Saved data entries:
+++++
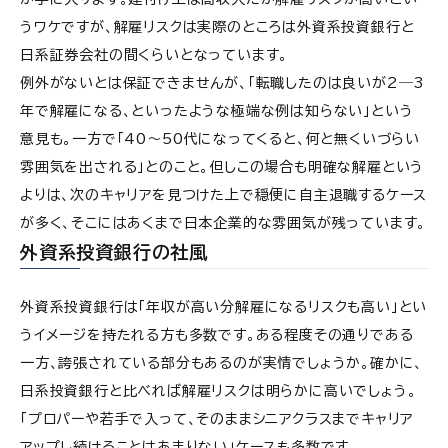
うワケですが、解雇リスクは実際のところは外資系投資銀行と
日系証券会社の間くらいとなっています。
例外がないとは保証できませんが、「転職したのは良いが2―3
年で解雇になる、といったような極端な例は知らない」という
意見も。一方で「40〜50代になってくると、何と無くいづらい
雰囲気を出される」とのこと。但しこの場合も明確な解雇という
よりは、次のキャリアを見つけた上で穏便に自主退職するケース
が多く、そこにはあくまで日本企業的な雰囲気が残っています。
外資系投資銀行の社風
外資系投資銀行は「年収が高い分解雇になるリスクも高い」とい
うイメージを持たれる方も多数です。ある程度その通りである
一方、誇張されている部分もあるのが実情でしょうか。確かに、
日系投資銀行と比べれば解雇リスクは明らかに高いでしょう。
「プロパーや若手で入って、そのままシニアクラスまでキャリア
アップし続けることはあまりない」ケースも多数です。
+++++
Required work:
All lines from the one with "うイメージを持たれる方も多数です。ある程度その通りである" through the final line above are to be quoted exactly; quote no other line.

Solution:
うイメージを持たれる方も多数です。ある程度その通りである
一方、誇張されている部分もあるのが実情でしょうか。確かに、
日系投資銀行と比べれば解雇リスクは明らかに高いでしょう。
「プロパーや若手で入って、そのままシニアクラスまでキャリア
アップし続けることはあまりない」ケースも多数です。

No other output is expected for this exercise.